I am currently working on a research paper for presentation to the ISA in late March. The focus of the paper is Challenges to US Foreign Policy. One of the challenges that I identify that applies to the US and also to Western Europe is what I am calling leadership fatigue.
In my opinion, the US is demonstrating many signs of leadership fatigue. It is not new. We saw it after the Vietnam War when the US was demoralized for years. Now, after two long wars that appear to have solved little or nothing, we are seeing it again. Except for a few policy pundits who want the US to become involved anywhere at any time, most policy makers seem to have become disenchanted with foreign military involvements.
Our own infrastructure has suffered in the past decade. Our schools, in particular, and our roads, for example, are showing the results of inattention. We have built dubious projects in other countries but invested little in our own infrastructure. Some argue the military involvement cost only a small share of our GNP, but we can question those statistics.
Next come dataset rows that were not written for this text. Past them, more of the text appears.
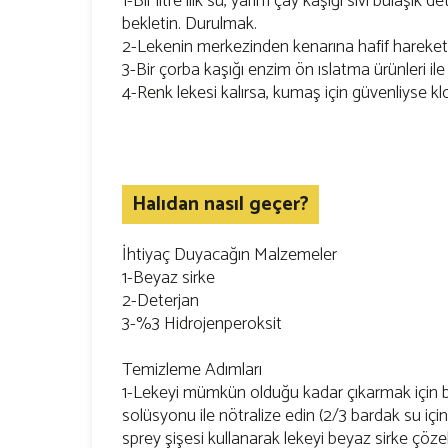
1-Bir litre ılık su, yarım çay kaşığı sıvı bulaşık
bekletin. Durulmak.
2-Lekenin merkezinden kenarına hafif hareketl
3-Bir çorba kaşığı enzim ön ıslatma ürünleri ile b
4-Renk lekesi kalırsa, kumaş için güvenliyse klo
Halıdan nasıl geçer?
İhtiyaç Duyacağın Malzemeler
1-Beyaz sirke
2-Deterjan
3-%3 Hidrojenperoksit
Temizleme Adımları
1-Lekeyi mümkün olduğu kadar çıkarmak için be
solüsyonu ile nötralize edin (2/3 bardak su içi
sprey şişesi kullanarak lekeyi beyaz sirke çözel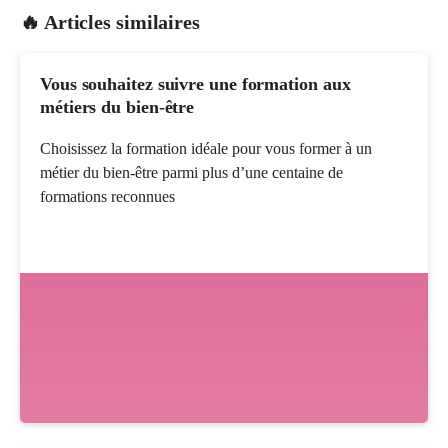
🔥 Articles similaires
Vous souhaitez suivre une formation aux
métiers du bien-être
Choisissez la formation idéale pour vous former à un
métier du bien-être parmi plus d’une centaine de
formations reconnues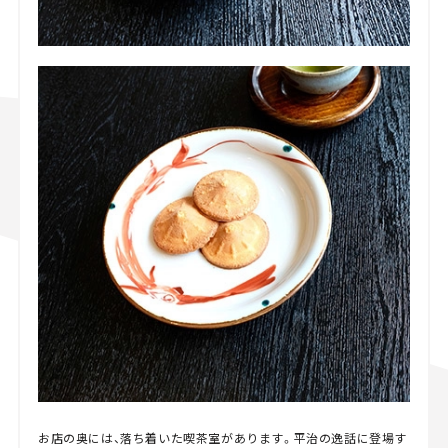
お店の奥には、落ち着いた喫茶室があります。平治の逸話に登場す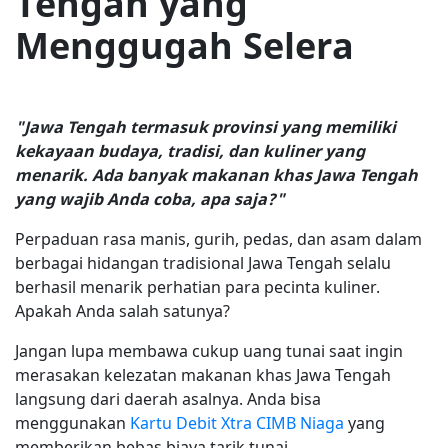
Tengah yang
Menggugah Selera
"Jawa Tengah termasuk provinsi yang memiliki
kekayaan budaya, tradisi, dan kuliner yang
menarik. Ada banyak makanan khas Jawa Tengah
yang wajib Anda coba, apa saja?"
Perpaduan rasa manis, gurih, pedas, dan asam dalam
berbagai hidangan tradisional Jawa Tengah selalu
berhasil menarik perhatian para pecinta kuliner.
Apakah Anda salah satunya?
Jangan lupa membawa cukup uang tunai saat ingin
merasakan kelezatan makanan khas Jawa Tengah
langsung dari daerah asalnya. Anda bisa
menggunakan
Kartu Debit Xtra CIMB Niaga
yang
memberikan bebas biaya tarik tunai.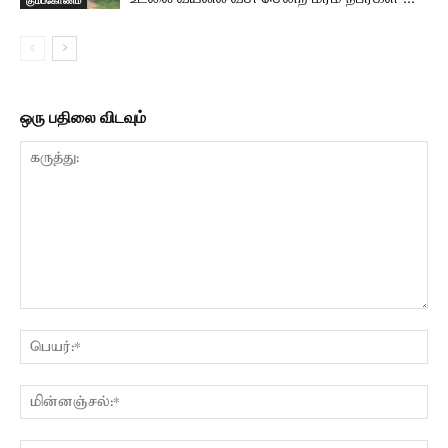
ஒரு பதிலை விடவும்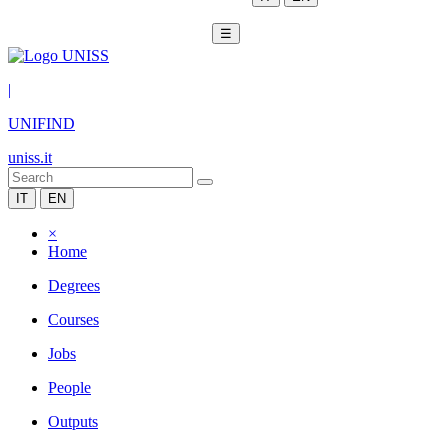
☰
|
UNIFIND
uniss.it
IT
EN
×
Home
Degrees
Courses
Jobs
People
Outputs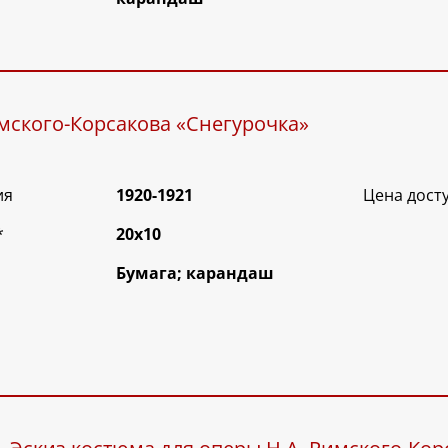
имского-Корсакова «Снегурочка»
ия
1920-1921
Цена дост
*
20х10
Бумага; карандаш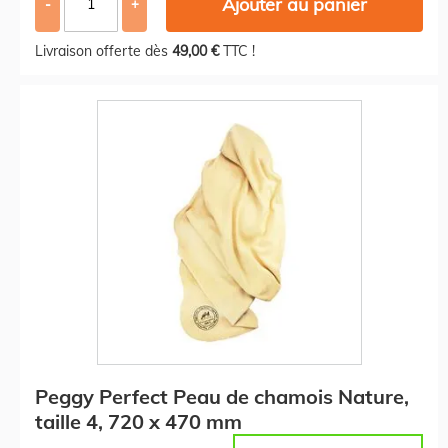
Ajouter au panier
-
+
Livraison offerte dès
49,00 €
TTC !
Peggy Perfect Peau de chamois Nature,
taille 4, 720 x 470 mm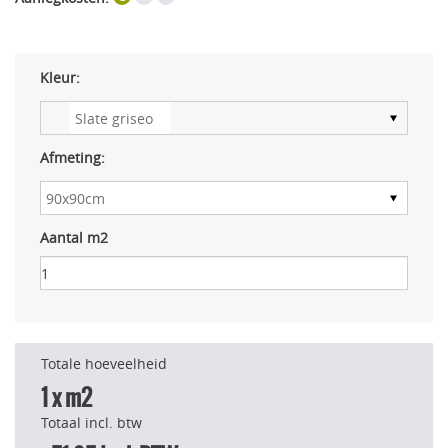
Kleur:
Afmeting:
Aantal m2
Totale hoeveelheid
1
x m2
Totaal incl. btw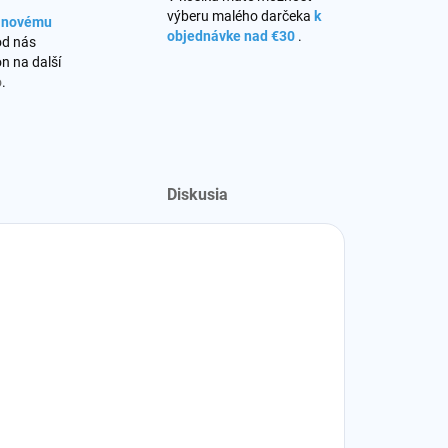
výberu malého darčeka
k
s novému
objednávke nad €30
.
od nás
n na další
o
.
Diskusia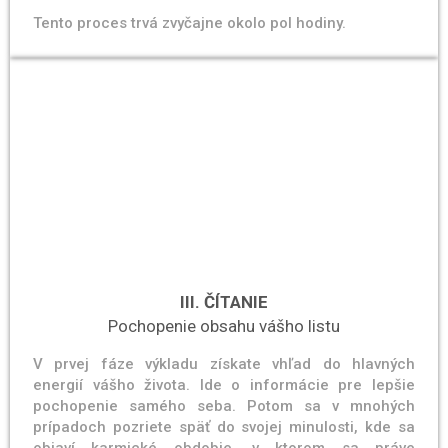
Tento proces trvá zvyčajne okolo pol hodiny.
III. ČÍTANIE
Pochopenie obsahu vášho listu
V prvej fáze výkladu získate vhľad do hlavných
energií vášho života. Ide o informácie pre lepšie
pochopenie samého seba. Potom sa v mnohých
prípadoch pozriete späť do svojej minulosti, kde sa
objaví karmické obdobie, v ktorom sa práve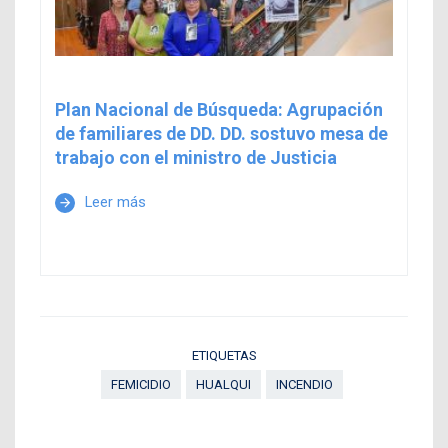
Plan Nacional de Búsqueda: Agrupación
de familiares de DD. DD. sostuvo mesa de
trabajo con el ministro de Justicia
Leer más
arrow_forward
ETIQUETAS
FEMICIDIO
HUALQUI
INCENDIO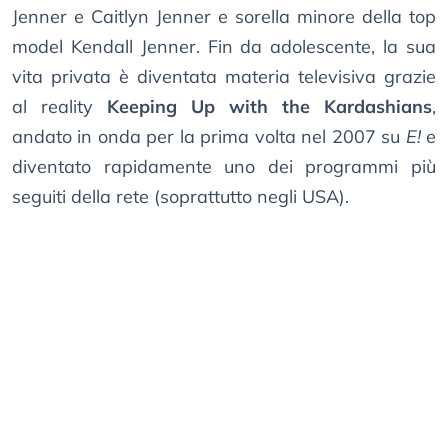
Jenner e Caitlyn Jenner e sorella minore della top
model Kendall Jenner. Fin da adolescente, la sua
vita privata è diventata materia televisiva grazie
al reality
Keeping Up with the Kardashians
,
andato in onda per la prima volta nel 2007 su
E!
e
diventato rapidamente uno dei programmi più
seguiti della rete (soprattutto negli USA).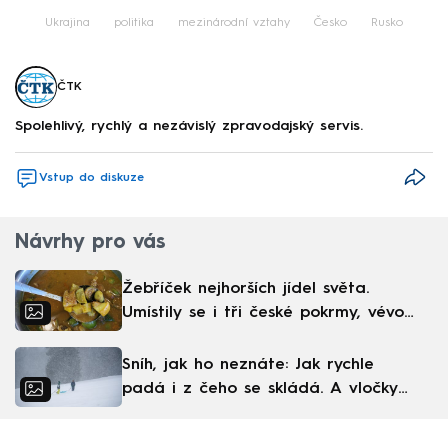
Failed to fetch
Ukrajina
politika
mezinárodní vztahy
Česko
Rusko
ČTK
Spolehlivý, rychlý a nezávislý zpravodajský servis.
Vstup do diskuze
Návrhy pro vás
Žebříček nejhorších jídel světa.
Umístily se i tři české pokrmy, vévodí
skandinávská kuchyně
Sníh, jak ho neznáte: Jak rychle
padá i z čeho se skládá. A vločky
nejsou bílé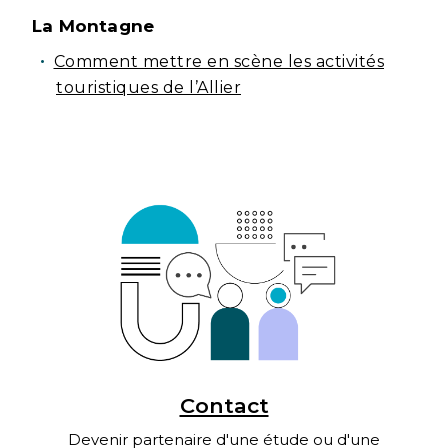
La Montagne
Comment mettre en scène les activités
touristiques de l’Allier
Contact
Devenir partenaire d'une étude ou d'une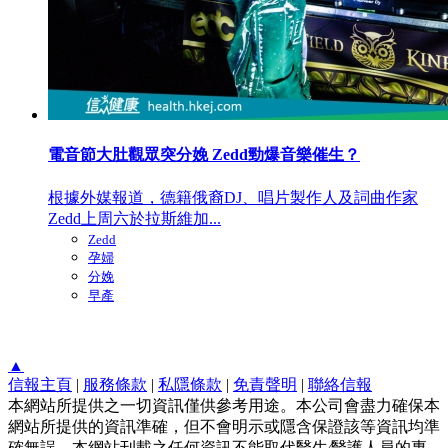
電音節大肚觀眾突分娩 Zedd勁爆音樂催生？
根據外媒報道，德籍俄裔DJ、唱片製作人及詞曲作家
Zedd上周六於拉斯維加...
Zedd
孕婦
分娩
早產
▲
信報主頁
|
服務條款
|
私隱條款
|
免責聲明
|
聯絡信報
本網站所提供之一切資訊僅供參考用途。本公司會盡力確保本
網站所提供的資訊準確，但不會明示或隱含保證該等資訊均準
確無誤。本網站刊載之任何資訊不能取代醫生∕醫護人員的專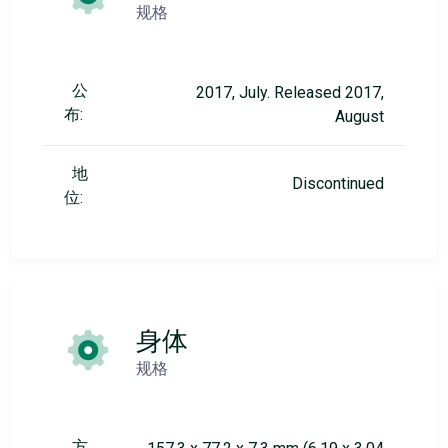
规格
公
2017, July. Released 2017,
布:
August
地
Discontinued
位:
身体
规格
方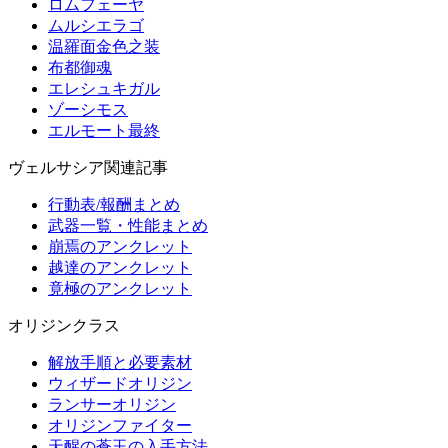
ロムフェーヤ
ムルシエラゴ
温羅面金色之装
布都御魂
エレシュキガル
ゾーシモス
エルモート最終
ヴェルサシア関連記事
行動表/報酬まとめ
武器一覧・性能まとめ
崩焉のアンクレット
越達のアンクレット
竟極のアンクレット
オリジンクラス
解放手順と必要素材
ウィザードオリジン
ランサーオリジン
オリジンファイター
天醒の蒼玉の入手方法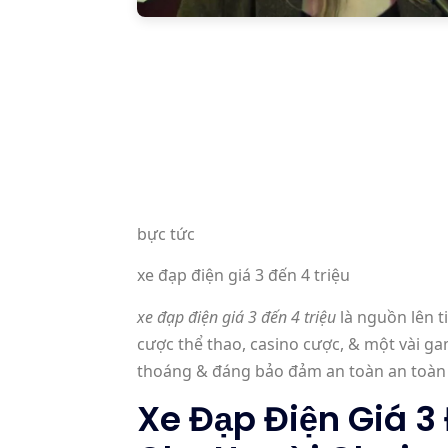
bực tức
xe đạp điện giá 3 đến 4 triệu
xe đạp điện giá 3 đến 4 triệu
là nguồn lên t
cược thể thao, casino cược, & một vài g
thoáng & đáng bảo đảm an toàn an toàn 
Xe Đạp Điện Giá 3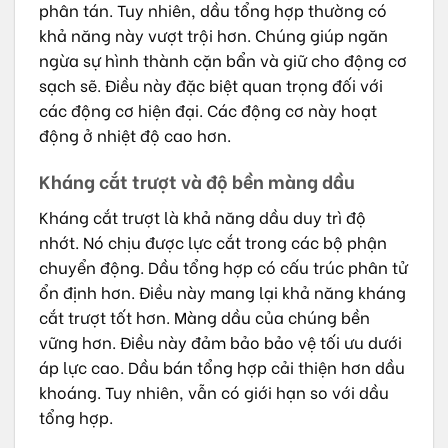
phân tán. Tuy nhiên, dầu tổng hợp thường có
khả năng này vượt trội hơn. Chúng giúp ngăn
ngừa sự hình thành cặn bẩn và giữ cho động cơ
sạch sẽ. Điều này đặc biệt quan trọng đối với
các động cơ hiện đại. Các động cơ này hoạt
động ở nhiệt độ cao hơn.
Kháng cắt trượt và độ bền màng dầu
Kháng cắt trượt là khả năng dầu duy trì độ
nhớt. Nó chịu được lực cắt trong các bộ phận
chuyển động. Dầu tổng hợp có cấu trúc phân tử
ổn định hơn. Điều này mang lại khả năng kháng
cắt trượt tốt hơn. Màng dầu của chúng bền
vững hơn. Điều này đảm bảo bảo vệ tối ưu dưới
áp lực cao. Dầu bán tổng hợp cải thiện hơn dầu
khoáng. Tuy nhiên, vẫn có giới hạn so với dầu
tổng hợp.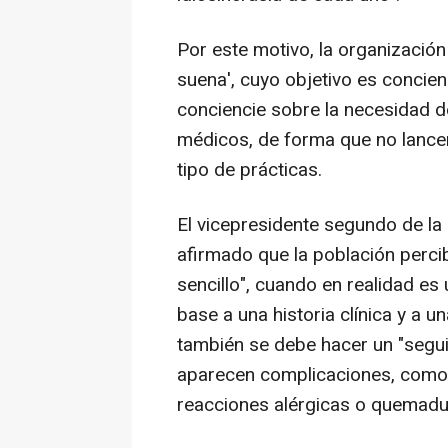
Por este motivo, la organizació
suena', cuyo objetivo es concien
conciencie sobre la necesidad d
médicos, de forma que no lanc
tipo de prácticas.
El vicepresidente segundo de l
afirmado que la población perc
sencillo", cuando en realidad es
base a una historia clínica y a u
también se debe hacer un "segui
aparecen complicaciones, como a
reacciones alérgicas o quemadu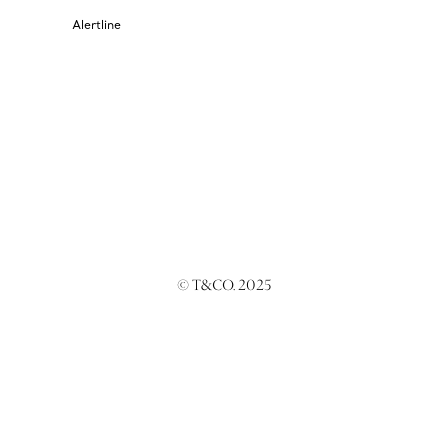
Alertline
© T&CO. 2025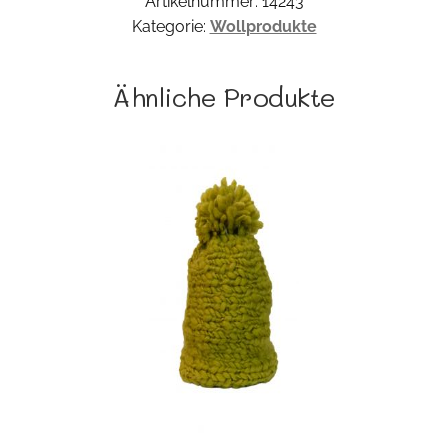
Artikelnummer:
14243
Kategorie:
Wollprodukte
Ähnliche Produkte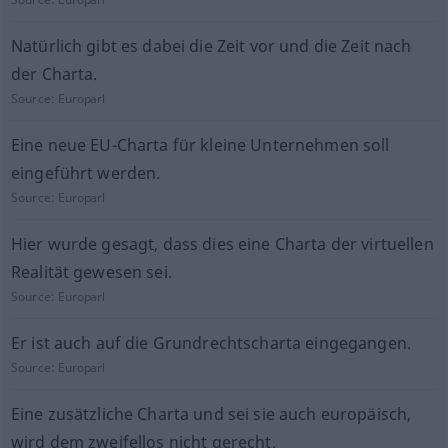
Natürlich gibt es dabei die Zeit vor und die Zeit nach
der Charta.
Source:
Europarl
Eine neue EU-Charta für kleine Unternehmen soll
eingeführt werden.
Source:
Europarl
Hier wurde gesagt, dass dies eine Charta der virtuellen
Realität gewesen sei.
Source:
Europarl
Er ist auch auf die Grundrechtscharta eingegangen.
Source:
Europarl
Eine zusätzliche Charta und sei sie auch europäisch,
wird dem zweifellos nicht gerecht.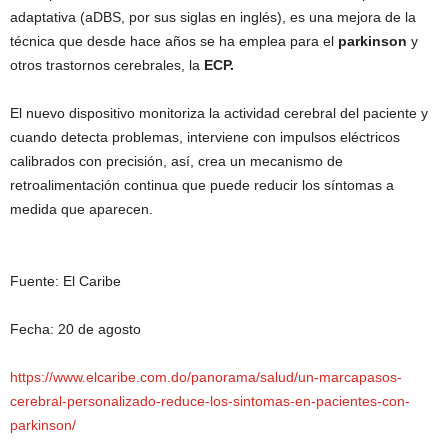
adaptativa (aDBS, por sus siglas en inglés), es una mejora de la
técnica que desde hace años se ha emplea para el
parkinson
y
otros trastornos cerebrales, la
ECP.
El nuevo dispositivo monitoriza la actividad cerebral del paciente y
cuando detecta problemas, interviene con impulsos eléctricos
calibrados con precisión, así, crea un mecanismo de
retroalimentación continua que puede reducir los síntomas a
medida que aparecen.
Fuente: El Caribe
Fecha: 20 de agosto
https://www.elcaribe.com.do/panorama/salud/un-marcapasos-
cerebral-personalizado-reduce-los-sintomas-en-pacientes-con-
parkinson/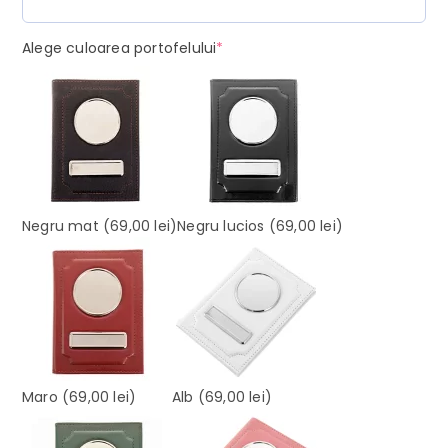
(required)
Alege culoarea portofelului
*
Negru mat
(69,00 lei)
Negru lucios
(69,00 lei)
Maro
(69,00 lei)
Alb
(69,00 lei)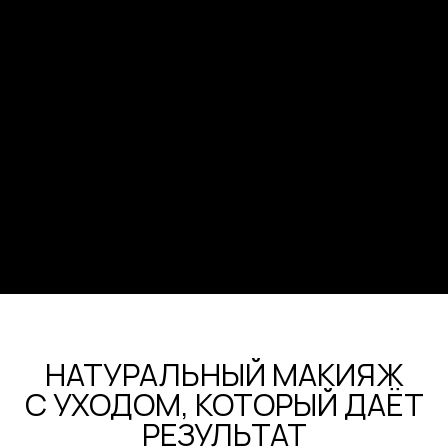
О ВАС И ПРИРОДЕ
«Натуральные И Безопасные
Ингредиенты Для Ежедневного
Использования» — Именно Этот
Принцип Основательница Бренда
Наталья Власова Поставила Во Главу
Угла При Создании VINATA.
Экологичное Производство И
Упаковка, Дерматологическая
Сертификация, Мощные Формулы На
Основе Полностью Натуральных
Компонентов — VINATA Стала
Настоящим Оазисом В Вашей
Ежедневной Бьюти-Рутине.
посмотреть всю коллекцию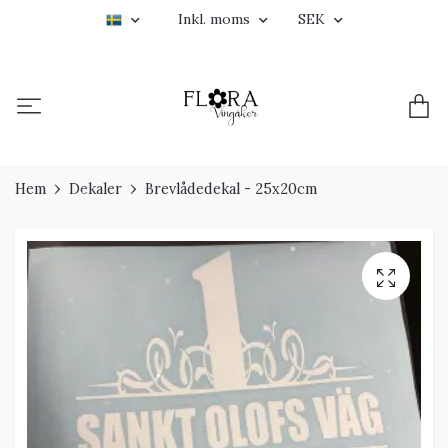
Inkl. moms
SEK
Hem
Dekaler
Brevlådedekal - 25x20cm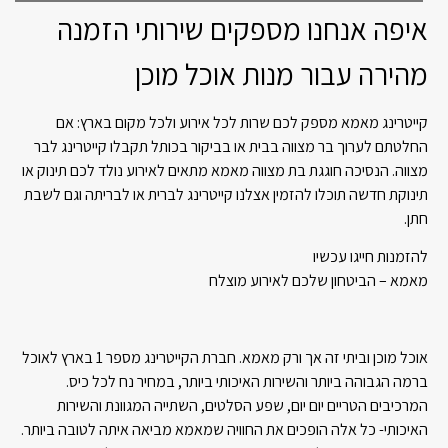
איפה אנחנו מספקים שירותי הזמנה
מהירה עבור מנות אוכל מוכן
קייטרינג מאמא מספק לכם שרות לכל אירוע ולכל מקום בארץ: אם
החלטתם לערוך בר מצווה בבית או בביקור בכותל תקבלו קייטרינג לבר
מצווה. הנסיכה חוגגת בת מצווה מאמא מתאים לאירוע נולד לכם תינוק או
תינוקת חדשה תוכלו להזמין אצלנו קייטרינג לברית או לבריתה וגם לשבת
חתן.
להזמנות חייגו עכשיו
מאמא – הביטחון שלכם לאירוע מוצלח
אוכל מוכן וביתי זה אך ורק מאמא. חברת הקייטרינג מספר 1 בארץ לאוכל
ברמה הגבוהה ביותר והשירות האיכותי ביותר, במחיר נח לכל כיס.
המרכיבים הטריים יום יום, שפע הסלטים, השתייה המגוונת והשירות
האיכותי- כל אלה הופכים את החוויה שמאמא מביאה איתה לטובה ביותר.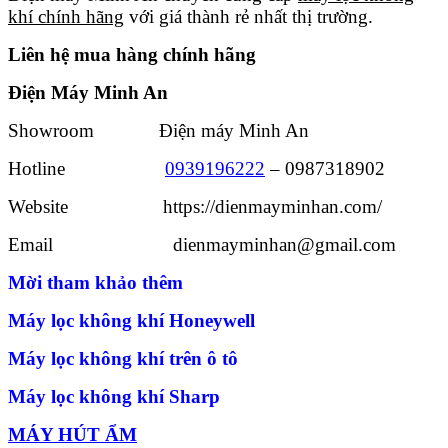
khí chính hãng
với giá thành rẻ nhất thị trường.
Liên hệ mua hàng chính hãng
Điện Máy Minh An
Showroom Điện máy Minh An
Hotline
0939196222
– 0987318902
Website https://dienmayminhan.com/
Email dienmayminhan@gmail.com
Mời tham khảo thêm
Máy lọc không khí Honeywell
Máy lọc không khí trên ô tô
Máy lọc không khí Sharp
MÁY HÚT ẨM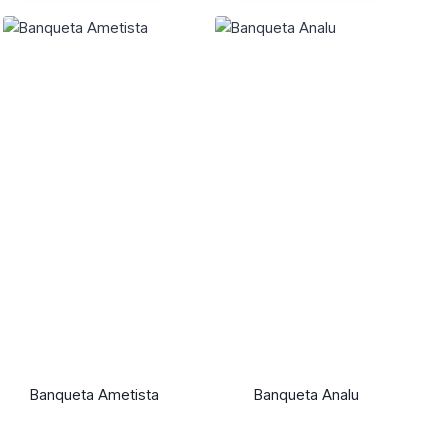
Banqueta Ametista
Banqueta Analu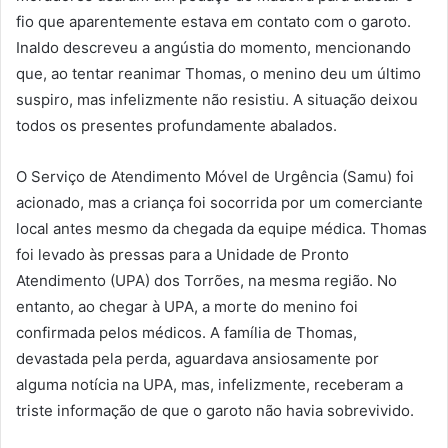
fio que aparentemente estava em contato com o garoto.
Inaldo descreveu a angústia do momento, mencionando
que, ao tentar reanimar Thomas, o menino deu um último
suspiro, mas infelizmente não resistiu. A situação deixou
todos os presentes profundamente abalados.
O Serviço de Atendimento Móvel de Urgência (Samu) foi
acionado, mas a criança foi socorrida por um comerciante
local antes mesmo da chegada da equipe médica. Thomas
foi levado às pressas para a Unidade de Pronto
Atendimento (UPA) dos Torrões, na mesma região. No
entanto, ao chegar à UPA, a morte do menino foi
confirmada pelos médicos. A família de Thomas,
devastada pela perda, aguardava ansiosamente por
alguma notícia na UPA, mas, infelizmente, receberam a
triste informação de que o garoto não havia sobrevivido.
The narrow military costs or the broader investment costs and the unfilled projects in our own country? I look at the larger picture, not the narrow military budget.
I have always been an internationalist, since my early days studying international relations. But, even I feel the intense leadership fatigue of our nation.
I am not suggesting that we fold our tent and come home. This is not 1972.
I think we have to judge each step judiciously. Limited, strategic international involvement should be our mantra, not global policeman on call.